Luka Zigmund, Wagner Conrad
Department of Biochemistry, Medical Center, Vanderbilt University, School of Medicine, 620 Light Hall, Nashville, TN 37232-0146, USA.
Arch Biochem Biophys. 2003 Dec 1;420(1):153-60. doi: 10.1016/j.abb.2003.09.009.
Human recombinant glycine N-methyltransferase (GNMT) unfolding by urea was studied by enzyme activity, size-exclusion chromatography, fluorescence spectroscopy, and circular dichroism. Urea unfolding of GNMT is a two-step process. The first transition is a reversible dissociation of the GNMT tetramer to compact monomers in 1.0-3.5M urea with enzyme inactivation. The compact monomers were characterized by Stokes radius (R(s)) of 40.7A equal to that of globular proteins with the same molecular mass as GNMT monomers, absence of exposure of tryptophan residues into solvent, and presence of about 50% of secondary structure of native protein. The second step of GNMT unfolding is a reversible transition of monomers from compact to a fully unfolded state with R(s) of 50A, exposed tryptophan residues, and disrupted secondary structure in 8M urea.

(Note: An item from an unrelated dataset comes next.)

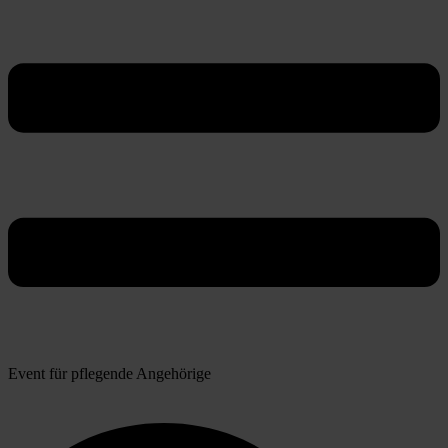
Event für pflegende Angehörige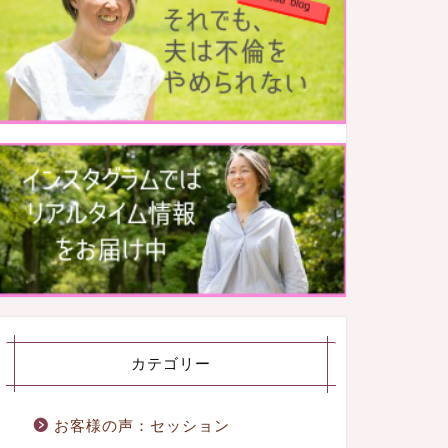
カテゴリー
お客様の声：セッション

通过酶活性、尺寸排阻色谱、荧光光谱和圆二色性研究了尿素诱导的人重组甘氨酸N-甲基转移酶(GNMT)的去折叠过程。GNMT的尿素去折叠是一个两步过程。第一步转变是在1.0 - 3.5M尿素中,GNMT四聚体可逆解离为紧密单体,同时酶失活。紧密单体的斯托克斯半径(R(s))为40.7Å,与具有和GNMT单体相同分子量的球状蛋白的斯托克斯半径相等,色氨酸残基未暴露于溶剂中,且具有约50%的天然蛋白二级结构。GNMT去折叠的第二步是单体从紧密状态可逆转变为完全去折叠状态,此时R(s)为50Å,色氨酸残基暴露,二级结构在8M尿素中被破坏。